Souvenirs d’une vieille femme/Avant-propos

Michel Lévy frères, libraires éditeurs (p. 1-6).


AVANT-PROPOS


J’ai vécu sous l’époque la plus riche en événements, j’ai subi les malheurs de trois révolutions. J’ai vu notre gloire, nos désastres. J’ai connu particulièrement la plupart des premiers acteurs de notre grand drame politique ; et l’on pense bien qu’ainsi que tout le monde, je fais des mémoires ; car chacun écrit aujourd’hui sa vie, comme on écrivait autrefois sa dépense ; mais les détails d’une existence de reflet, destinée à l’obscurité, où de grands noms historiques se mêlent par hasard à des événements bourgeois, et qui dans le fond n’est guère comparable qu’à celle d’un confident de tragédie, pourrait bien être sans intérêt pour les lecteurs. Aussi laisserai-je à mes héritiers le soin de publier ou de jeter au feu mon bavardage biographique. Je me bornerai à en extraire quelques faits, quelques aventures qui m’ont été racontées par les héros mêmes. Soit jugement, soit habitude de vivre de la vie de ce que j’aime, je ne me suis jamais fort intéressée à moi ; aussi mes souvenirs purement personnels risquent-ils de paraître fort pâles ; cette abnégation m’a valu de sincères amitiés et de longues confidences. On aime tant ceux qui écoutent !

J’étais si heureuse de placer, sans danger, les émotions de mon cœur et mon goût pour les choses romanesques. Je prenais un intérêt si vif, si vrai aux récits de mes amis qu’ils m’associaient, souvent plus que je ne l’aurais voulu, aux passions, aux événements qui les agitaient ; ils comptaient si bien sur ma discrétion et mon dévouement ! En effet, j’étais discrète par curiosité, par le besoin de me faire des intérêts étrangers aux miens, et dévouée sans mérite, car le plaisir de secourir, de consoler un ami malheureux, m’exaltait à un point qui justifie presque cette barbare pensée de La Rochefoucauld. « Dans l’adversité de nos meilleurs amis, nous trouvons toujours quelque chose qui ne nous déplaît pas. »

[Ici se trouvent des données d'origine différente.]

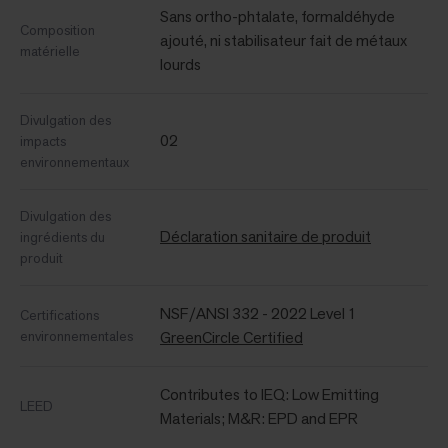
Sans ortho-phtalate, formaldéhyde
Composition
ajouté, ni stabilisateur fait de métaux
matérielle
lourds
Divulgation des
02
impacts
environnementaux
Divulgation des
Déclaration sanitaire de produit
ingrédients du
produit
NSF/ANSI 332 - 2022 Level 1
Certifications
environnementales
GreenCircle Certified
Contributes to IEQ: Low Emitting
LEED
Materials; M&R: EPD and EPR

Hélas ! oui, ce quelque chose, c’est le bonheur de leur être utile, c’est l’espoir de les attacher pour jamais par la reconnaissance ; c’est l’orgueil de lutter contre leur destinée contraire, de l’emporter sur leur adversité, par la puissance d’une amitié active, généreuse. Et comment ne pas se féliciter un peu du malheur qui nous soumet le cœur d’un ami, qui nous rend sa consolation, son appui, et quelquefois sa providence !

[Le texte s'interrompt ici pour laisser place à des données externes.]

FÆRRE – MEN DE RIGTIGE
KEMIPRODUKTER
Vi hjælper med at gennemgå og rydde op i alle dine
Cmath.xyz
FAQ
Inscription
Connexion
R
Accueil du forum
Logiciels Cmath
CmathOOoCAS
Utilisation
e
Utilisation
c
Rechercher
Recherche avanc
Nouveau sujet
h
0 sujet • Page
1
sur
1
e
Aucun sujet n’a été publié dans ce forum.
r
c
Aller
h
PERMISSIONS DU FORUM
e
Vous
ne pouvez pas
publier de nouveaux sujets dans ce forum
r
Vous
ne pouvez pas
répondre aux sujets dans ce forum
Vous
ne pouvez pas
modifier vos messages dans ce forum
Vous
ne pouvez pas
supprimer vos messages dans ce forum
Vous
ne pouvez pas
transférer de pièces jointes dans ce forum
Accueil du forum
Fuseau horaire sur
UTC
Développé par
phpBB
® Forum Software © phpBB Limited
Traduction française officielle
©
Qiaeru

S’il est vrai que Téramène fut mieux placé que personne pour raconter la mort du fils de Thésée, je puis me permettre le récit de plusieurs aventures dont j’ai été témoin, et d’autres qui sont restées dans mon souvenir, en déguisant, toutefois, le nom des personnages que la mort a épargnés ; car je hais cette mode d’imprimer tout vifs, les noms les plus respectables.

Plus je lis de vieux manuscrits, de chroniques, de correspondances imprimées ou inédites, plus je vois que le vrai l’emporte de beaucoup sur l’invention pour le merveilleux et le romanesque. Cela s’explique facilement : quand un caractère sort de la route commune à tous les autres, il va aussi loin qu’il peut, quel que soit le démon ou l’ange qui le guide ; la religion, les lois, l’usage, le ridicule, rien ne l’arrête : l’exaltation du bien produit chez lui des miracles ; celle du mal des crimes qui dépassent l’imagination ; dans l’une ou l’autre voie, c’est l’impossible qu’il veut atteindre, le romancier a l’ambition contraire. Le probable est son but ; quel pauvre domaine.

Qui oserait prendre pour le sujet de deux volumes l’anecdote que je cite de la princesse de Conti ? Que de clameurs s’élèveraient contre l’invraisemblance d’un tel sacrifice fait au repos d’un amant infidèle, à la joie pure d’un raccommodement, à la durée d’une liaison que l’apparence d’un seul tort du côté de la victime aurait rompue à jamais ! Que de grands mots sur ce vertueux parjure ! que d’exclamations sur l’impossibilité de se résigner à un marché si onéreux. Eh bien, ce marché s’est conclu à la satisfaction de toutes les parties. La morale a fermé les yeux ; la société n’a rien su, et chacun a vanté la clémence de la princesse.

Quand le vrai fournit de pareilles aventures, je m’y tiens. Si le public partage mon avis, s’il daigne accueillir cet essai, cela m’encouragera à continuer ce nouveau genre de mémoires.